▶ _WHAT TO PRODUCE_: Reproduce each line of the entries that carries "baixa".

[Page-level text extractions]

┄┄┄┄┄┄┄┄┄┄┄┄┄┄┄┄┄┄┄┄

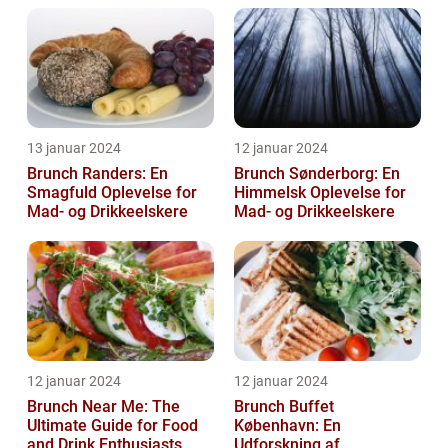
13 januar 2024
12 januar 2024
Brunch Randers: En
Brunch Sønderborg: En
Smagfuld Oplevelse for
Himmelsk Oplevelse for
Mad- og Drikkeelskere
Mad- og Drikkeelskere
12 januar 2024
12 januar 2024
Brunch Near Me: The
Brunch Buffet
Ultimate Guide for Food
København: En
and Drink Enthusiasts
Udforskning af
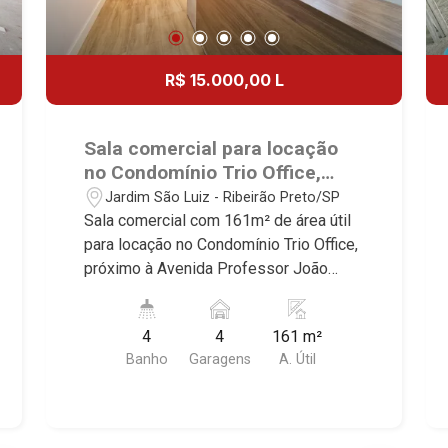
R$ 15.000,00 L
Sala comercial para locação
no Condomínio Trio Office,
próximo à Avenida Professor
Jardim São Luiz - Ribeirão Preto/SP
João Fiúsa - Ribeirão Preto/SP.
Sala comercial com 161m² de área útil
para locação no Condomínio Trio Office,
próximo à Avenida Professor João
Fiúsa - Bairro Jardim São Luiz, Ribeirão
Preto/SP. Conheça as características
4
4
161 m²
deste imóvel que a Martinelli
Banho
Garagens
A. Útil
Imobiliária selecionou para você: -
161m² de área útil - 7 salas sendo 1
com WC privativo - Recepção - 4 WC -
Copa - Escritório - 10 ar-condicionado -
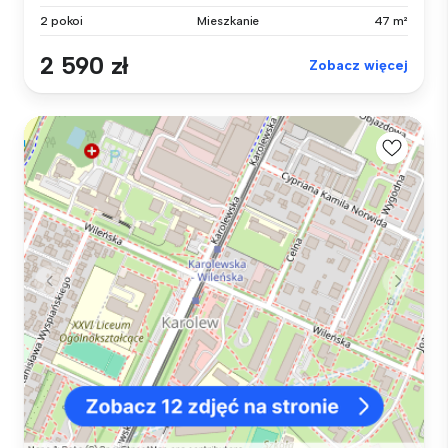
2 pokoi
Mieszkanie
47 m²
2 590 zł
Zobacz więcej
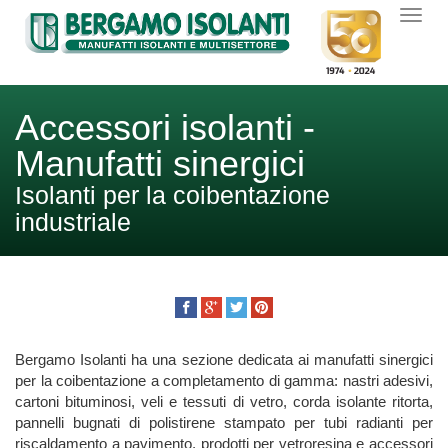
Accessori isolanti -
Manufatti sinergici
Isolanti per la coibentazione
industriale
Bergamo Isolanti ha una sezione dedicata ai manufatti sinergici
per la coibentazione a completamento di gamma: nastri adesivi,
cartoni bituminosi, veli e tessuti di vetro, corda isolante ritorta,
pannelli bugnati di polistirene stampato per tubi radianti per
riscaldamento a pavimento, prodotti per vetroresina e accessori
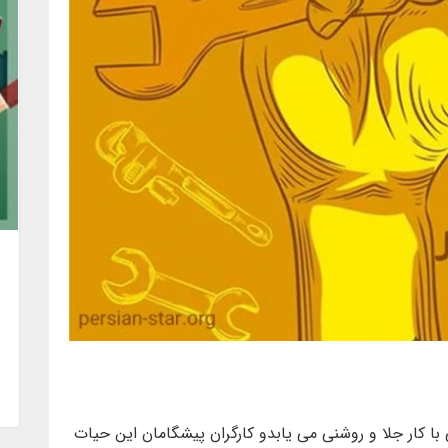
ا کار جلا و روشنی می یابدو کارگران پیشگامان این حیات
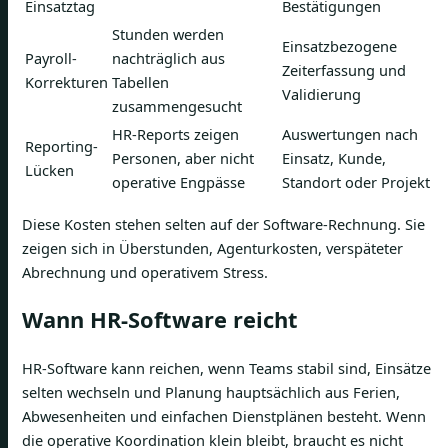
Einsatztag
Bestätigungen
Stunden werden
Einsatzbezogene
Payroll-
nachträglich aus
Zeiterfassung und
Korrekturen
Tabellen
Validierung
zusammengesucht
HR-Reports zeigen
Auswertungen nach
Reporting-
Personen, aber nicht
Einsatz, Kunde,
Lücken
operative Engpässe
Standort oder Projekt
Diese Kosten stehen selten auf der Software-Rechnung. Sie
zeigen sich in Überstunden, Agenturkosten, verspäteter
Abrechnung und operativem Stress.
Wann HR-Software reicht
HR-Software kann reichen, wenn Teams stabil sind, Einsätze
selten wechseln und Planung hauptsächlich aus Ferien,
Abwesenheiten und einfachen Dienstplänen besteht. Wenn
die operative Koordination klein bleibt, braucht es nicht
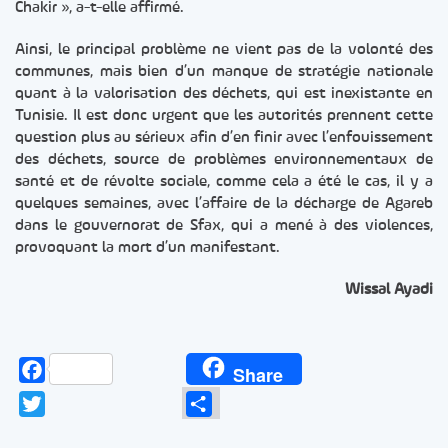
Chakir », a-t-elle affirmé.
Ainsi, le principal problème ne vient pas de la volonté des
communes, mais bien d’un manque de stratégie nationale
quant à la valorisation des déchets, qui est inexistante en
Tunisie. Il est donc urgent que les autorités prennent cette
question plus au sérieux afin d’en finir avec l’enfouissement
des déchets, source de problèmes environnementaux de
santé et de révolte sociale, comme cela a été le cas, il y a
quelques semaines, avec l’affaire de la décharge de Agareb
dans le gouvernorat de Sfax, qui a mené à des violences,
provoquant la mort d’un manifestant.
Wissal Ayadi
Facebook
Share
Twitter
Partager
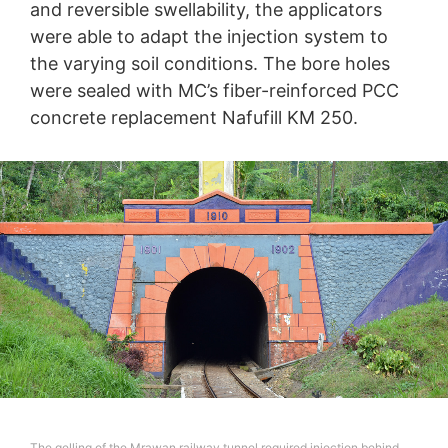
and reversible swellability, the applicators
were able to adapt the injection system to
the varying soil conditions. The bore holes
were sealed with MC’s fiber-reinforced PCC
concrete replacement Nafufill KM 250.
The gelling of the Mrawan railway tunnel required injection behind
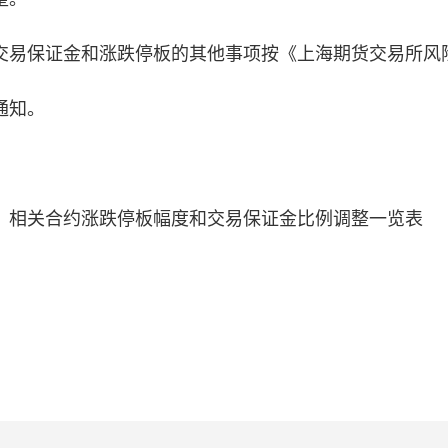
交易保证金和涨跌停板的其他事项按《上海期货交易所风
通知。
：
相关合约涨跌停板幅度和交易保证金比例调整一览表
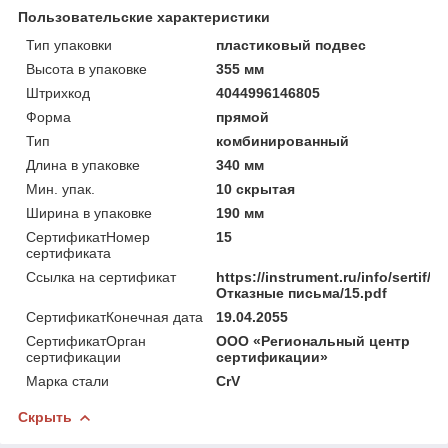
Пользовательские характеристики
Тип упаковки
пластиковый подвес
Высота в упаковке
355 мм
Штрихкод
4044996146805
Форма
прямой
Тип
комбинированный
Длина в упаковке
340 мм
Мин. упак.
10 скрытая
Ширина в упаковке
190 мм
СертификатНомер
15
сертификата
Ссылка на сертификат
https://instrument.ru/info/sertif/
Отказные письма/15.pdf
СертификатКонечная дата
19.04.2055
СертификатОрган
ООО «Региональный центр
сертификации
сертификации»
Марка стали
CrV
Скрыть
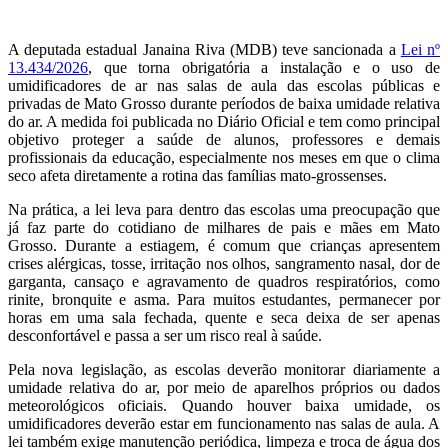
A deputada estadual Janaina Riva (MDB) teve sancionada a
Lei nº
13.434/2026
, que torna obrigatória a instalação e o uso de
umidificadores de ar nas salas de aula das escolas públicas e
privadas de Mato Grosso durante períodos de baixa umidade relativa
do ar. A medida foi publicada no Diário Oficial e tem como principal
objetivo proteger a saúde de alunos, professores e demais
profissionais da educação, especialmente nos meses em que o clima
seco afeta diretamente a rotina das famílias mato-grossenses.
Na prática, a lei leva para dentro das escolas uma preocupação que
já faz parte do cotidiano de milhares de pais e mães em Mato
Grosso. Durante a estiagem, é comum que crianças apresentem
crises alérgicas, tosse, irritação nos olhos, sangramento nasal, dor de
garganta, cansaço e agravamento de quadros respiratórios, como
rinite, bronquite e asma. Para muitos estudantes, permanecer por
horas em uma sala fechada, quente e seca deixa de ser apenas
desconfortável e passa a ser um risco real à saúde.
Pela nova legislação, as escolas deverão monitorar diariamente a
umidade relativa do ar, por meio de aparelhos próprios ou dados
meteorológicos oficiais. Quando houver baixa umidade, os
umidificadores deverão estar em funcionamento nas salas de aula. A
lei também exige manutenção periódica, limpeza e troca de água dos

┄┄┄┄┄┄┄┄┄┄┄┄┄┄┄┄┄┄┄┄

▶ _OUTPUT OF THE EXERCISE_:
privadas de Mato Grosso durante períodos de baixa umidade relativa
meteorológicos oficiais. Quando houver baixa umidade, os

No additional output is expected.